I'm a little bit confused here. First of all, I am using an iMac 20", with Intel Duo Core 2Ghz, 512MB of RAM, 128MB ATI Radeon X1600, running Mac OS X 10.4.7 (Tiger).

I have a little problem with my Games compatibility. I bought a game called Jedi Academy, I installed it, but I cant play. I checked the infor of the .app file to open Jedi Academy, and it said "PowerPC", not Universal or anything similar. I figured out Jedi Academy wasnt available to play on an Intem Mac. However, I purchased Tony Hawk' Pro Skater 2, an old Macintosh game, I install it and I played it normally, without a problem. I checked under the Info of the game and I saw written PowerPC, but not Universal... but the game worked like a charm. I dont understand, and this also happens with another game I have, called The Sims. The Sims 2 works... but no the Sims 1... because the Sims 2 says on the Info that the application is UNIVERSAL.

Then, Im a bit pissed off, and I bet for someone to help me out here. This is my question. How can I play a game that says (PowerPC) on the info on my Intel Macintosh? Is it possible? Is there any plugin or configuration I can install to make it work?

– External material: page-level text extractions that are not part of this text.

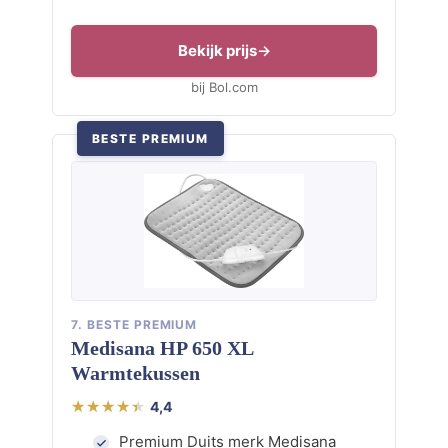
Bekijk prijs
bij Bol.com
BESTE PREMIUM
7. BESTE PREMIUM
Medisana HP 650 XL
Warmtekussen
4,4
Premium Duits merk Medisana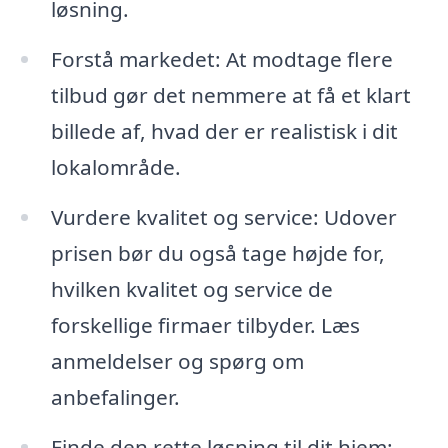
løsning.
Forstå markedet: At modtage flere
tilbud gør det nemmere at få et klart
billede af, hvad der er realistisk i dit
lokalområde.
Vurdere kvalitet og service: Udover
prisen bør du også tage højde for,
hvilken kvalitet og service de
forskellige firmaer tilbyder. Læs
anmeldelser og spørg om
anbefalinger.
Finde den rette løsning til dit hjem: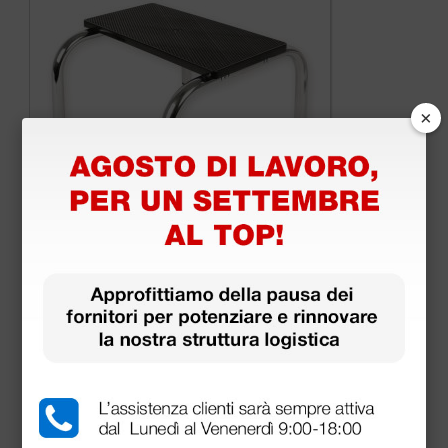
×
Predellino a un gradino - smontato
45,05 €
53,00 €
(Prezzo i.e.)
1 pz.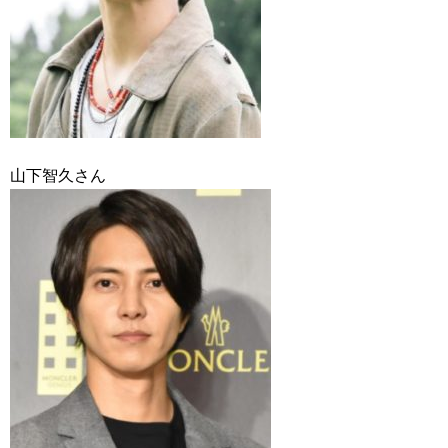
山下智久さん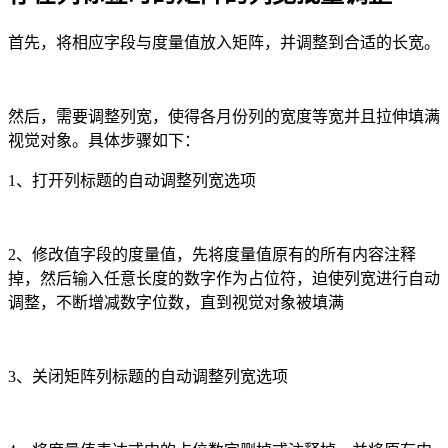
首先，将相应字段与度量值放入矩阵，并调整到合适的长宽。
然后，需要调整列宽，使得各月份列的宽度等宽并且拉伸填满
视觉对象。具体步骤如下：
1、打开列标题的自动调整列宽选项
2、修改值字段的度量值，先将度量值原有的所有内容注释
掉，然后输入任意长度的数字作为占位符，迫使列宽进行自动
调整，不断增减数字位数，直到视觉对象被填满
3、关闭矩阵列标题的自动调整列宽选项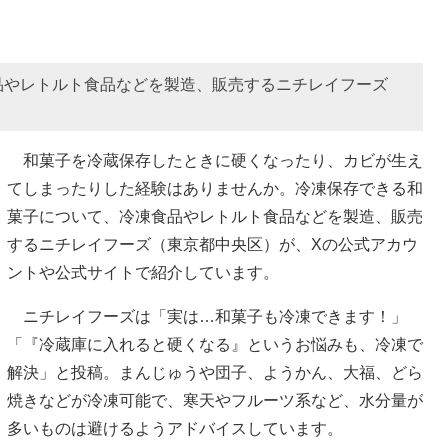
品やレトルト食品などを製造、販売するニチレイフーズ
和菓子を冷蔵保存したときに硬くなったり、カビが生え
てしまったりした経験はありませんか。冷凍保存できる和
菓子について、冷凍食品やレトルト食品などを製造、販売
するニチレイフーズ（東京都中央区）が、Xの公式アカウ
ントや公式サイトで紹介しています。
ニチレイフーズは「実は…和菓子も冷凍できます！」
「『冷蔵庫に入れると硬くなる』というお悩みも、冷凍で
解決」と投稿。まんじゅうや団子、ようかん、大福、どら
焼きなどが冷凍可能で、寒天やフルーツ系など、水分量が
多いものは避けるようアドバイスしています。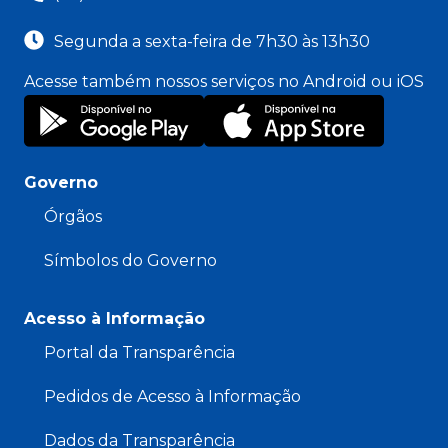
Segunda a sexta-feira de 7h30 às 13h30
Acesse também nossos serviços no Android ou iOS
Governo
Órgãos
Símbolos do Governo
Acesso à Informação
Portal da Transparência
Pedidos de Acesso à Informação
Dados da Transparência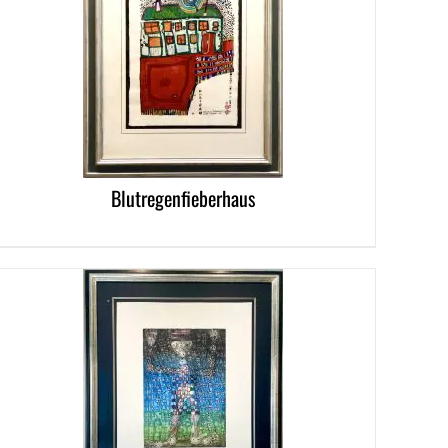
LS
Blutregenfieberhaus
LS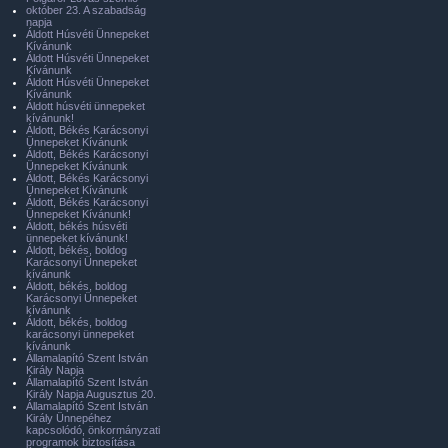
október 23. A szabadság
napja
Áldott Húsvéti Ünnepeket
Kívánunk
Áldott Húsvéti Ünnepeket
Kívánunk
Áldott Húsvéti Ünnepeket
Kívánunk
Áldott húsvéti ünnepeket
kívánunk!
Áldott, Békés Karácsonyi
Ünnepeket Kívánunk
Áldott, Békés Karácsonyi
Ünnepeket Kívánunk
Áldott, Békés Karácsonyi
Ünnepeket Kívánunk
Áldott, Békés Karácsonyi
Ünnepeket Kívánunk!
Áldott, békés húsvéti
ünnepeket kívánunk!
Áldott, békés, boldog
Karácsonyi Ünnepeket
kívánunk
Áldott, békés, boldog
Karácsonyi Ünnepeket
kívánunk
Áldott, békés, boldog
karácsonyi ünnepeket
kívánunk
Államalapító Szent István
Király Napja
Államalapító Szent István
Király Napja Augusztus 20.
Államalapító Szent István
Király Ünnepéhez
kapcsolódó, önkormányzati
programok biztosítása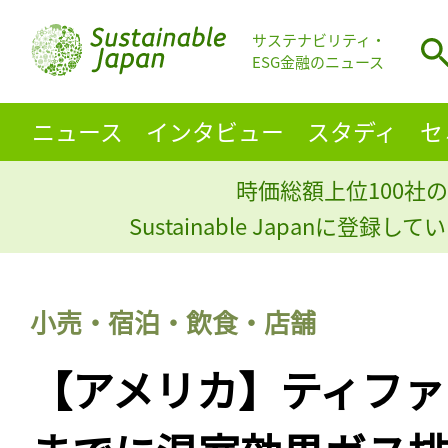
サステナビリティ・
ESG金融のニュース
ニュース
インタビュー
スタディ
セ
時価総額上位100社の
Sustainable Japanに登録
小売・宿泊・飲食・店舗
【アメリカ】ティファニ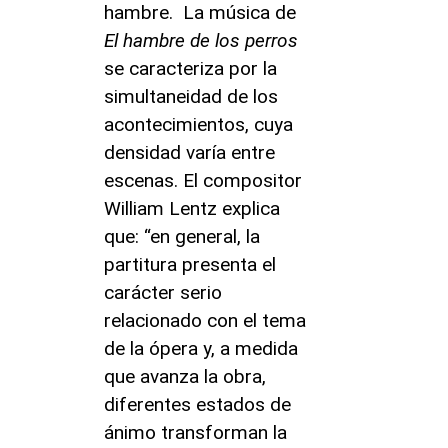
hambre. La música de
El hambre de los perros
se caracteriza por la
simultaneidad de los
acontecimientos, cuya
densidad varía entre
escenas. El compositor
William Lentz explica
que: “en general, la
partitura presenta el
carácter serio
relacionado con el tema
de la ópera y, a medida
que avanza la obra,
diferentes estados de
ánimo transforman la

Thanks a lot in advance for the help,

Gab


----------



## nixgeek (Jul 30, 2006)

Remember that PowerPC-based Mac OS X apps run under the hardware emulation layer known as Rosetta on the Intel Macs.  For this reason, you are able to run PowerPC-based Mac OS X apps.  However, the Intel Macs don't support applications that required to be run under Classic on the PowerPC Macs.  So if one game was a native PowerPC-based OS X application and another one was a Classic Mac OS game, then the only one that would run (although probably not perfeclty) is the OS X one.

That said, some games might exhibit issues when run in Rosetta.  What you can do is check the software developer's site to see if they have provided a Universal Binary for that game so that you can run it natively on the Intel Macs with all the performance benefits.  If not, then the only option is to run that PowerPC-based OS X game through Rosetta (which suffers from a performance hit since it is emulating a PowerPC processor in software).

Or, you could use Boot Camp to install Windows XP on a separate partition on your Intel Mac.  Then you could boot into that to run a game that wasn't available as a Universal Binary on the Mac or was Windows only.


----------



## gabrielleitao (Jul 30, 2006)

Thanks for your help...  Im going to "do some Google" over there and there and see if I can find an Universal Binary solution for those games.


----------